# Activités à faire
**a.** Traduisez en anglais cette phrase de la discussion sur les sous-dossiers dans Mail : « J'arrive à créer des dossiers dans la boîte aux lettres mais pas des sous-dossiers. »
**b.** Écrivez la suite de la discussion sur les sous-dossiers dans Mail, en reprenant juste après la dernière phrase du dernier message.

# Extrait du document
───
# Dossiers et sous-dossiers sous Mail ?



## Disto (1 Février 2006)

Bonsoir,

Je suis un nouvel utilisateur de Mac et ancien utilisateur PC.
J'avais l'habitude d'utiliser Outlook express qui me laissait la possibilité de créer des dossiers et à l'intérieur de ces dossiers des sous-dossiers (par exemple : Client machin / Produit truc).
J'arrive à créer des dossiers dans la boîte aux lettres mais pas des sous-dossiers.

Quelqu'un saurait-il comment faire, si tant est que ça soit possible ?

Merci d'avance !


----------



## xanadu (2 Février 2006)

Disto a dit:
			
		

> Bonsoir,
> 
> Je suis un nouvel utilisateur de Mac et ancien utilisateur PC.
> J'avais l'habitude d'utiliser Outlook express qui me laissait la possibilité de créer des dossiers et à l'intérieur de ces dossiers des sous-dossiers (par exemple : Client machin / Produit truc).
> ...


Bonjour
Quand tu crées un dossier A (par exemple avec "+" en bas de la fenêtre à gauche)
Tu selectionnes ce même dossier et à nouveau la même opération (c'est à dire "+") pour ajouter  un autre dossier B. Ce dernier va se trouver dans le premier crée( une flèche devant le dossier  A s'affiche pour pouvoir accéder au sous dossier B).
───
# Informations fournies
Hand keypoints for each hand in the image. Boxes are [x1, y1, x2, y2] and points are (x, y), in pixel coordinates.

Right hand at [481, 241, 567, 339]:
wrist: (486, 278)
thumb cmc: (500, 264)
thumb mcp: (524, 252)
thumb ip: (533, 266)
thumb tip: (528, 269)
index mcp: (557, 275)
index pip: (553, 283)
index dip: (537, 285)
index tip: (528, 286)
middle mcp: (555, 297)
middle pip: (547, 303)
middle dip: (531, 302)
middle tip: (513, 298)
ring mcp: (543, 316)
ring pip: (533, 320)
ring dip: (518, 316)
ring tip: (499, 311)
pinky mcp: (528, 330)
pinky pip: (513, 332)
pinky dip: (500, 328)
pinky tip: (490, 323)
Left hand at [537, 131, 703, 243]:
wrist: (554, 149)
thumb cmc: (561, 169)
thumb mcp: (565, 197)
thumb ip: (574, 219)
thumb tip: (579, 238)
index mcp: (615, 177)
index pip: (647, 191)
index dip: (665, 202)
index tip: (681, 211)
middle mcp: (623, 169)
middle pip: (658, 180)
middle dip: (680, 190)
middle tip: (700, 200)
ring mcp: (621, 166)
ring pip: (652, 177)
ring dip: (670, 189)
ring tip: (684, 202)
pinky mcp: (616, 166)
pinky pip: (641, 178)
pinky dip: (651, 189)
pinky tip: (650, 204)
───
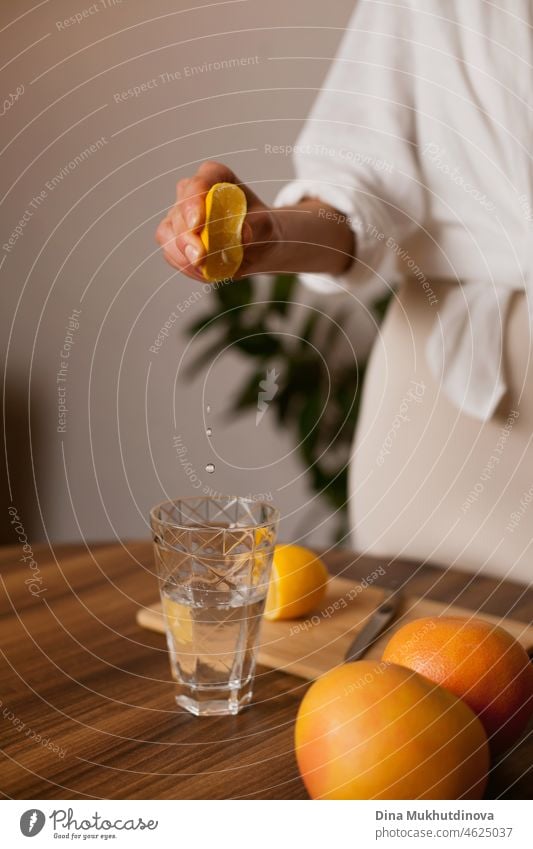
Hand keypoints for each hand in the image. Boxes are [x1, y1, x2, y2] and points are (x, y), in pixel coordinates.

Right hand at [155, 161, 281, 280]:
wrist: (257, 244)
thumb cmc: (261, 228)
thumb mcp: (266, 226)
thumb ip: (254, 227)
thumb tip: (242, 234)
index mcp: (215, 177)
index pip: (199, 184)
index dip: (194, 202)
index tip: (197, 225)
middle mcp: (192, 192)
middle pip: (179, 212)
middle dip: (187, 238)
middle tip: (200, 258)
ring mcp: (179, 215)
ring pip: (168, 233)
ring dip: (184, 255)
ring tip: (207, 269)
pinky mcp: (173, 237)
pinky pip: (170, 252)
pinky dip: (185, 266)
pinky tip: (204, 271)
───
# Réponses par numéro
**a.** I can create folders in the mailbox, but not subfolders.

**b.**
En résumé :Sélectionne le dossier A  puis "+" pour un sous dossier B
Sinon avec un clik droit sur le dossier >>> Nouvelles boîte aux lettres


----------



## r e m y (2 Février 2006)

ET si le dossier ne se crée pas au bon endroit, tu peux ensuite le prendre à la souris et le faire glisser sur un autre dossier pour qu'il en devienne un sous dossier


----------



## Disto (2 Février 2006)

Merci beaucoup !

En fait, c'est beaucoup plus simple que ce que j'imaginais.

Bonne soirée !


----------



## r e m y (3 Février 2006)

Disto a dit:
			
		

> ...
> En fait, c'est beaucoup plus simple que ce que j'imaginais.
> ...


 
Bienvenue sur Mac !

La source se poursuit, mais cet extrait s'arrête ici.